◆ Requirements ◆
Please copy every line of the data below word for word, changing nothing.

◆ Provided information ◆
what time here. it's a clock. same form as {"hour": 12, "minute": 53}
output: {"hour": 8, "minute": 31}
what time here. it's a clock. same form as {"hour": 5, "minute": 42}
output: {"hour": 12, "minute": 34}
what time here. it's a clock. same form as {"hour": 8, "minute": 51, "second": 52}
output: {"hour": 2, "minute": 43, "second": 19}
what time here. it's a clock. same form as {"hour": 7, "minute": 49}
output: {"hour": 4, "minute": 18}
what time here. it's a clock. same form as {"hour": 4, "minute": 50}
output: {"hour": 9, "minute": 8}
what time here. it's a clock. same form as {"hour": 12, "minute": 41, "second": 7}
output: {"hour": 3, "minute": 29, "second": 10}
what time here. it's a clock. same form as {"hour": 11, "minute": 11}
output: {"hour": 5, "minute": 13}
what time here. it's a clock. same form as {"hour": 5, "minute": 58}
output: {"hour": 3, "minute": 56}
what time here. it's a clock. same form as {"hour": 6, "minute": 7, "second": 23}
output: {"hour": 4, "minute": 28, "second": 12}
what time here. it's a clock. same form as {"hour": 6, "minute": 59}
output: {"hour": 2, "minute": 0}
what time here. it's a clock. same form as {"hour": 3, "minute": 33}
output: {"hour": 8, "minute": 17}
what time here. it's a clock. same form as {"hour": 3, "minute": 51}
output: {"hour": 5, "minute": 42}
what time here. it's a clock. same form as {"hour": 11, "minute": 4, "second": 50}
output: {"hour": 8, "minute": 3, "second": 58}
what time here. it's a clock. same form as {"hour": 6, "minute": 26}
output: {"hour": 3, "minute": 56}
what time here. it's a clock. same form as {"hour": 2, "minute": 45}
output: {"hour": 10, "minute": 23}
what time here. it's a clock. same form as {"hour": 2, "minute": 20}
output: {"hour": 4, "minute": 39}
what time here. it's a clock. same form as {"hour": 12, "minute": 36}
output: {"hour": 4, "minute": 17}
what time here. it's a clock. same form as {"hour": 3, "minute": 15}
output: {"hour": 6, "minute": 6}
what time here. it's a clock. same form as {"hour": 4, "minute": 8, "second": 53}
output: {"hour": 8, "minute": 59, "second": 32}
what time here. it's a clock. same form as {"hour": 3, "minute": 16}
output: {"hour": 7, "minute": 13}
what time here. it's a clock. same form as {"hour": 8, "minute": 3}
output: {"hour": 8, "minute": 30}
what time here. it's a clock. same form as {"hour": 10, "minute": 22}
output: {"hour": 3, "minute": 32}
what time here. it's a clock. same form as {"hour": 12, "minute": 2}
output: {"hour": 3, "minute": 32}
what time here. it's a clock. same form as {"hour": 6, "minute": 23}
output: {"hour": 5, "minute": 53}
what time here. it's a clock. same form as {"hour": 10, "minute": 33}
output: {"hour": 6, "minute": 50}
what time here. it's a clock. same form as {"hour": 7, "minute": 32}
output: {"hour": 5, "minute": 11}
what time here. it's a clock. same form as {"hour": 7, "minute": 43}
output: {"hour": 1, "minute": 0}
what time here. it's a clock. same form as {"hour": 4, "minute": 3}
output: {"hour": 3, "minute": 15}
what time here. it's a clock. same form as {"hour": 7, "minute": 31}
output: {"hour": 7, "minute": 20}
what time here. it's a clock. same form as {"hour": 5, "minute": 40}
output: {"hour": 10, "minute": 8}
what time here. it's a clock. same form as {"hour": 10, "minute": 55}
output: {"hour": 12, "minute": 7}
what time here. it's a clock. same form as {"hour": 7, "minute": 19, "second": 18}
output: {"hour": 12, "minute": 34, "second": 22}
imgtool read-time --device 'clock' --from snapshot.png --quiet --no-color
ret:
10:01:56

◆ Full response ◆
what time here. it's a clock. same form as {"hour": 12, "minute": 53}
output: {"hour": 8, "minute": 31}
what time here. it's a clock. same form as {"hour": 5, "minute": 42}
output: {"hour": 12, "minute": 34}
what time here. it's a clock. same form as {"hour": 8, "minute": 51, "second": 52}
output: {"hour": 2, "minute": 43, "second": 19}
what time here. it's a clock. same form as {"hour": 7, "minute": 49}
output: {"hour": 4, "minute": 18}
what time here. it's a clock. same form as {"hour": 4, "minute": 50}
output: {"hour": 9, "minute": 8}
what time here. it's a clock. same form as {"hour": 12, "minute": 41, "second": 7}
output: {"hour": 3, "minute": 29, "second": 10}
what time here. it's a clock. same form as {"hour": 11, "minute": 11}
output: {"hour": 5, "minute": 13}
what time here. it's a clock. same form as {"hour": 5, "minute": 58}
output: {"hour": 3, "minute": 56}
what time here. it's a clock. same form as {"hour": 6, "minute": 7, "second": 23}
output: {"hour": 4, "minute": 28, "second": 12}
what time here. it's a clock. same form as {"hour": 6, "minute": 59}
output: {"hour": 2, "minute": 0}
what time here. it's a clock. same form as {"hour": 3, "minute": 33}
output: {"hour": 8, "minute": 17}
what time here. it's a clock. same form as {"hour": 3, "minute": 51}
output: {"hour": 5, "minute": 42}
what time here. it's a clock. same form as {"hour": 11, "minute": 4, "second": 50}
output: {"hour": 8, "minute": 3, "second": 58}
what time here. it's a clock. same form as {"hour": 6, "minute": 26}
output: {"hour": 3, "minute": 56}
what time here. it's a clock. same form as {"hour": 2, "minute": 45}
output: {"hour": 10, "minute": 23}
what time here. it's a clock. same form as {"hour": 2, "minute": 20}
output: {"hour": 4, "minute": 39}
what time here. it's a clock. same form as {"hour": 12, "minute": 36}
output: {"hour": 4, "minute": 17}
what time here. it's a clock. same form as {"hour": 3, "minute": 15}
output: {"hour": 6, "minute": 6}
what time here. it's a clock. same form as {"hour": 4, "minute": 8, "second": 53}
output: {"hour": 8, "minute": 59, "second": 32}
what time here. it's a clock. same form as {"hour": 3, "minute": 16}
output: {"hour": 7, "minute": 13}
what time here. it's a clock. same form as {"hour": 8, "minute": 3}
output: {"hour": 8, "minute": 30}
what time here. it's a clock. same form as {"hour": 10, "minute": 22}
output: {"hour": 3, "minute": 32}
what time here. it's a clock. same form as {"hour": 12, "minute": 2}
output: {"hour": 3, "minute": 32}
what time here. it's a clock. same form as {"hour": 6, "minute": 23}
output: {"hour": 5, "minute": 53}
what time here. it's a clock. same form as {"hour": 10, "minute": 33}
output: {"hour": 6, "minute": 50}
what time here. it's a clock. same form as {"hour": 7, "minute": 32}
output: {"hour": 5, "minute": 11}
what time here. it's a clock. same form as {"hour": 7, "minute": 43}
output: {"hour": 1, "minute": 0}
what time here. it's a clock. same form as {"hour": 4, "minute": 3}
output: {"hour": 3, "minute": 15}
what time here. it's a clock. same form as {"hour": 7, "minute": 31}
output: {"hour": 7, "minute": 20}
what time here. it's a clock. same form as {"hour": 5, "minute": 40}
output: {"hour": 10, "minute": 8}
what time here. it's a clock. same form as {"hour": 10, "minute": 55}
output: {"hour": 12, "minute": 7}
what time here. it's a clock. same form as {"hour": 7, "minute": 19, "second": 18}
output: {"hour": 12, "minute": 34, "second": 22}
imgtool read-time --device 'clock' --from snapshot.png --quiet --no-color
ret:
10:01:56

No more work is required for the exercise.